■ Task to carry out: Once the pictures are set aside, transcribe the remaining data exactly.

####################

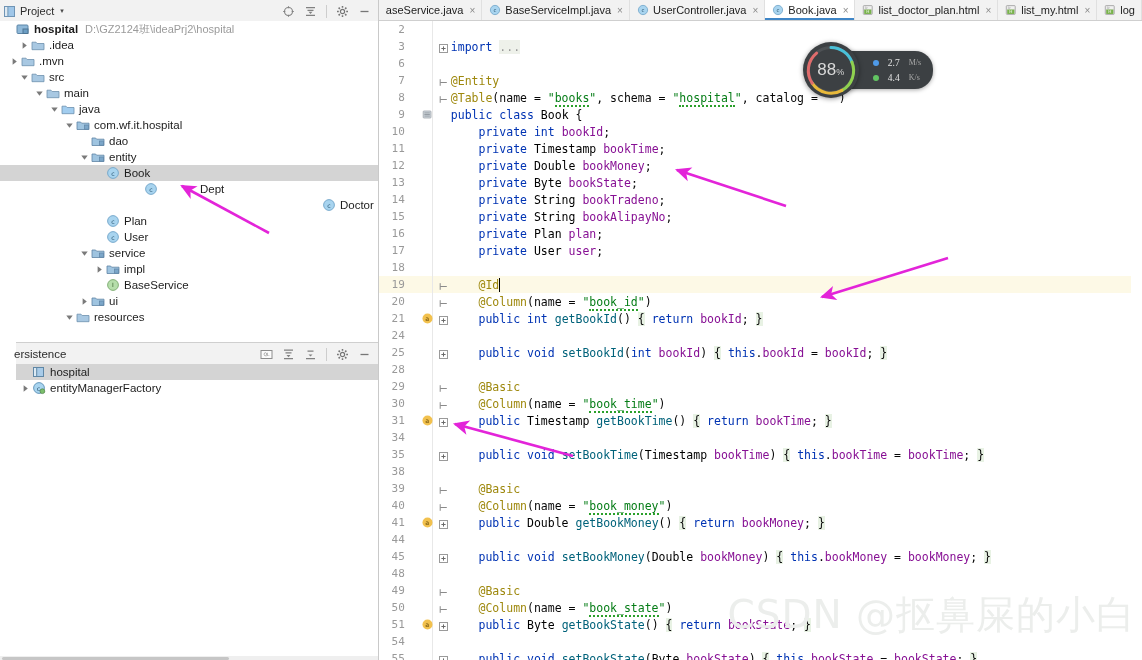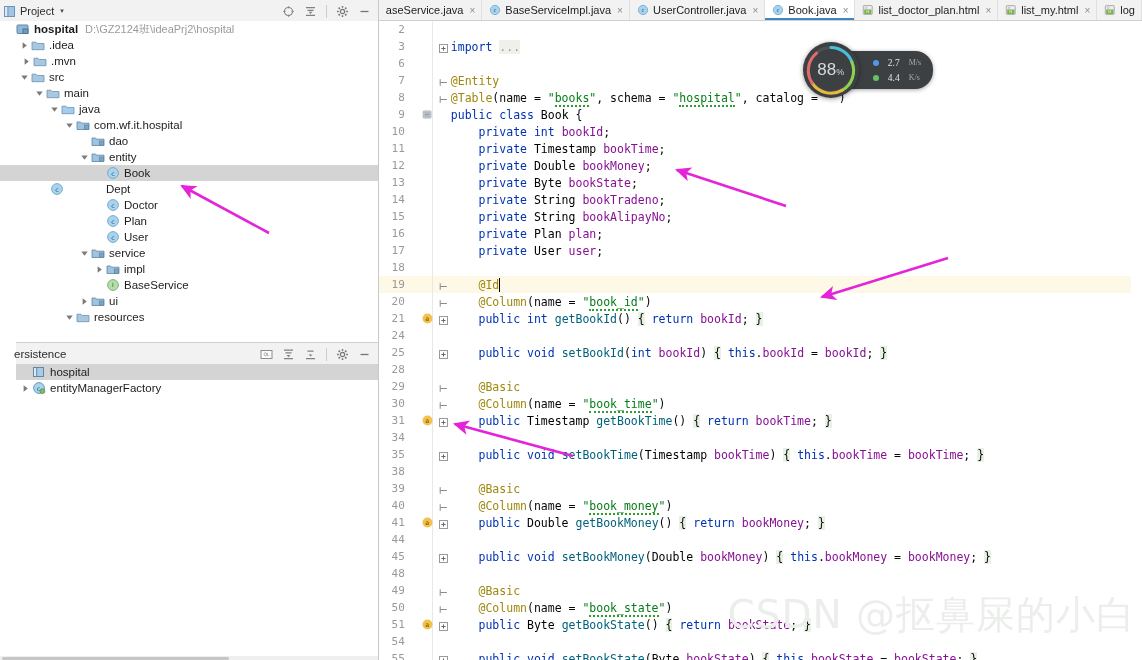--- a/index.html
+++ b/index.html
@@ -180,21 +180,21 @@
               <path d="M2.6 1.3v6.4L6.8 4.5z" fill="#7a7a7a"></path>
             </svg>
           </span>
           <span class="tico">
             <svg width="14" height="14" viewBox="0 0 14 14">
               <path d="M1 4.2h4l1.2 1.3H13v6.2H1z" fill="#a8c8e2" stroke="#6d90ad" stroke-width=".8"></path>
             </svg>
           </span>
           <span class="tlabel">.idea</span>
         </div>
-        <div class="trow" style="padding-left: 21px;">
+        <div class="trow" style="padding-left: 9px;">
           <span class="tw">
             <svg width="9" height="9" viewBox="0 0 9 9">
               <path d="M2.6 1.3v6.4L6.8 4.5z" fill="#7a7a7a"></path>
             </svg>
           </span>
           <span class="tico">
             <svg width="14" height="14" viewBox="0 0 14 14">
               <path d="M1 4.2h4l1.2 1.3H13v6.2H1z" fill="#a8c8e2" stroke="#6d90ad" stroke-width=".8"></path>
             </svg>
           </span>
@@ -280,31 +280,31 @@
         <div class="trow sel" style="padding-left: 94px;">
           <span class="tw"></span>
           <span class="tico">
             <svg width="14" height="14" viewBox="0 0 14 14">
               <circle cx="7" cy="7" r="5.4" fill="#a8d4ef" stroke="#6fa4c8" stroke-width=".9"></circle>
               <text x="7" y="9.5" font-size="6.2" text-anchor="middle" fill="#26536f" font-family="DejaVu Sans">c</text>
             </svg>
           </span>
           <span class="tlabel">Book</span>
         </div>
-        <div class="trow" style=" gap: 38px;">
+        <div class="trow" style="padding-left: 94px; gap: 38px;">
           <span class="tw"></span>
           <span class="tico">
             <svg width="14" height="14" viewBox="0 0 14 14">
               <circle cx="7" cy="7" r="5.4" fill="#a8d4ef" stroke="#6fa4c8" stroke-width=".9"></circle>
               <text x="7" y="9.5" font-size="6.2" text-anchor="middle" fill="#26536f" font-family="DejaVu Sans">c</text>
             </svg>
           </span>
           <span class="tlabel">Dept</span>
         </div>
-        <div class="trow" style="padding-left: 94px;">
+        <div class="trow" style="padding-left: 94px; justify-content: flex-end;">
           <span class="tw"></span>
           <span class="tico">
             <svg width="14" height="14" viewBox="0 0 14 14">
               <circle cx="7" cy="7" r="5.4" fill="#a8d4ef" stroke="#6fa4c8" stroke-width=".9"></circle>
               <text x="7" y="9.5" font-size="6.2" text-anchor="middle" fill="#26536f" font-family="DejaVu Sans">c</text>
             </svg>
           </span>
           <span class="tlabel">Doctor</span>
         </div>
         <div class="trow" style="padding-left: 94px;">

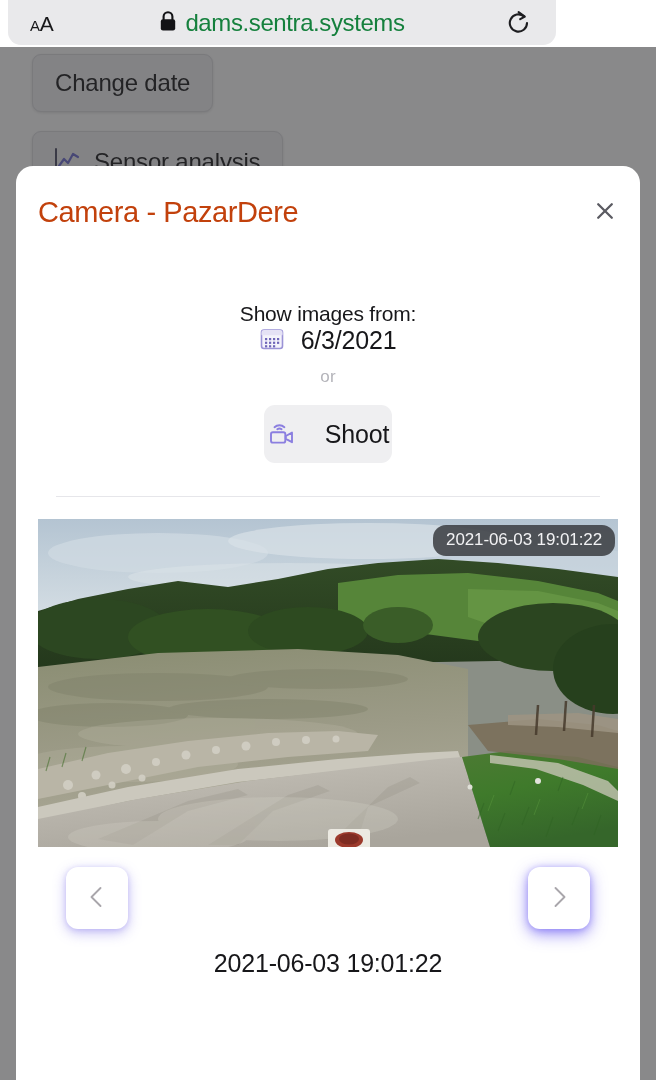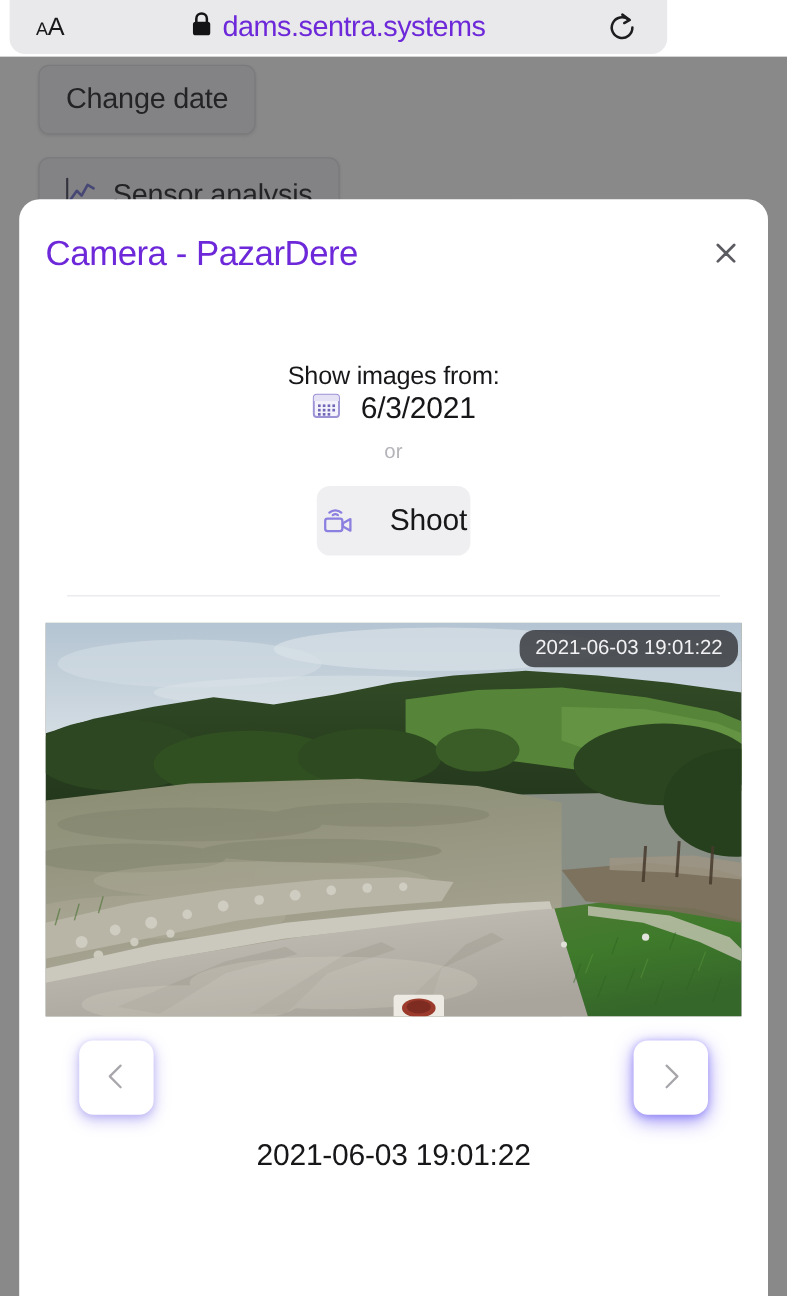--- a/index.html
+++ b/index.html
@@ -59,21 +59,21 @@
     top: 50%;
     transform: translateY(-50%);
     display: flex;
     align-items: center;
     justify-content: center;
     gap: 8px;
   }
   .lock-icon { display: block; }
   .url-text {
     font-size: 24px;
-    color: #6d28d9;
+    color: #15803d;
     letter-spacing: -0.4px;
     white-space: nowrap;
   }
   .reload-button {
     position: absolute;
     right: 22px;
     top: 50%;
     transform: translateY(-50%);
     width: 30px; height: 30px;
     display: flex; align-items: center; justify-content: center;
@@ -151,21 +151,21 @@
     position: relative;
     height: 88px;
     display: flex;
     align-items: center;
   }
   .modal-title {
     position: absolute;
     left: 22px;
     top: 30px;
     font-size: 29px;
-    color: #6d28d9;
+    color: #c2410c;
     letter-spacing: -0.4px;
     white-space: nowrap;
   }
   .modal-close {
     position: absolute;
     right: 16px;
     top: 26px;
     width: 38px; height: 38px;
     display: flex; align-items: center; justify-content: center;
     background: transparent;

####################

■ Written reply:
--- a/index.html
+++ b/index.html
@@ -180,21 +180,21 @@
               <path d="M2.6 1.3v6.4L6.8 4.5z" fill="#7a7a7a"></path>
             </svg>
           </span>
           <span class="tico">
             <svg width="14" height="14" viewBox="0 0 14 14">
               <path d="M1 4.2h4l1.2 1.3H13v6.2H1z" fill="#a8c8e2" stroke="#6d90ad" stroke-width=".8"></path>
             </svg>
           </span>
           <span class="tlabel">.idea</span>
         </div>
-        <div class="trow" style="padding-left: 21px;">
+        <div class="trow" style="padding-left: 9px;">
           <span class="tw">
             <svg width="9" height="9" viewBox="0 0 9 9">
               <path d="M2.6 1.3v6.4L6.8 4.5z" fill="#7a7a7a"></path>
             </svg>
           </span>
           <span class="tico">
             <svg width="14" height="14" viewBox="0 0 14 14">
               <path d="M1 4.2h4l1.2 1.3H13v6.2H1z" fill="#a8c8e2" stroke="#6d90ad" stroke-width=".8"></path>
             </svg>
           </span>
@@ -280,31 +280,31 @@
         <div class="trow sel" style="padding-left: 94px;">
           <span class="tw"></span>
           <span class="tico">
             <svg width="14" height="14" viewBox="0 0 14 14">
               <circle cx="7" cy="7" r="5.4" fill="#a8d4ef" stroke="#6fa4c8" stroke-width=".9"></circle>
               <text x="7" y="9.5" font-size="6.2" text-anchor="middle" fill="#26536f" font-family="DejaVu Sans">c</text>
             </svg>
           </span>
           <span class="tlabel">Book</span>
         </div>
-        <div class="trow" style=" gap: 38px;">
+        <div class="trow" style="padding-left: 94px; gap: 38px;">
           <span class="tw"></span>
           <span class="tico">
             <svg width="14" height="14" viewBox="0 0 14 14">
               <circle cx="7" cy="7" r="5.4" fill="#a8d4ef" stroke="#6fa4c8" stroke-width=".9"></circle>
               <text x="7" y="9.5" font-size="6.2" text-anchor="middle" fill="#26536f" font-family="DejaVu Sans">c</text>
             </svg>
           </span>
           <span class="tlabel">Dept</span>
         </div>
-        <div class="trow" style="padding-left: 94px;">
+        <div class="trow" style="padding-left: 94px; justify-content: flex-end;">
           <span class="tw"></span>
           <span class="tico">
             <svg width="14" height="14" viewBox="0 0 14 14">
               <circle cx="7" cy="7" r="5.4" fill="#a8d4ef" stroke="#6fa4c8" stroke-width=".9"></circle>
               <text x="7" y="9.5" font-size="6.2" text-anchor="middle" fill="#26536f" font-family="DejaVu Sans">c</text>
             </svg>
           </span>
           <span class="tlabel">Doctor</span>
         </div>
         <div class="trow" style="padding-left: 94px;">

--- a/index.html
+++ b/index.html
@@ -59,21 +59,21 @@
     top: 50%;
     transform: translateY(-50%);
     display: flex;
     align-items: center;
     justify-content: center;
     gap: 8px;
   }
   .lock-icon { display: block; }
   .url-text {
     font-size: 24px;
-    color: #6d28d9;
+    color: #15803d;
     letter-spacing: -0.4px;
     white-space: nowrap;
   }
   .reload-button {
     position: absolute;
     right: 22px;
     top: 50%;
     transform: translateY(-50%);
     width: 30px; height: 30px;
     display: flex; align-items: center; justify-content: center;
@@ -151,21 +151,21 @@
     position: relative;
     height: 88px;
     display: flex;
     align-items: center;
   }
   .modal-title {
     position: absolute;
     left: 22px;
     top: 30px;
     font-size: 29px;
-    color: #6d28d9;
+    color: #c2410c;
     letter-spacing: -0.4px;
     white-space: nowrap;
   }
   .modal-close {
     position: absolute;
     right: 16px;
     top: 26px;
     width: 38px; height: 38px;
     display: flex; align-items: center; justify-content: center;
     background: transparent;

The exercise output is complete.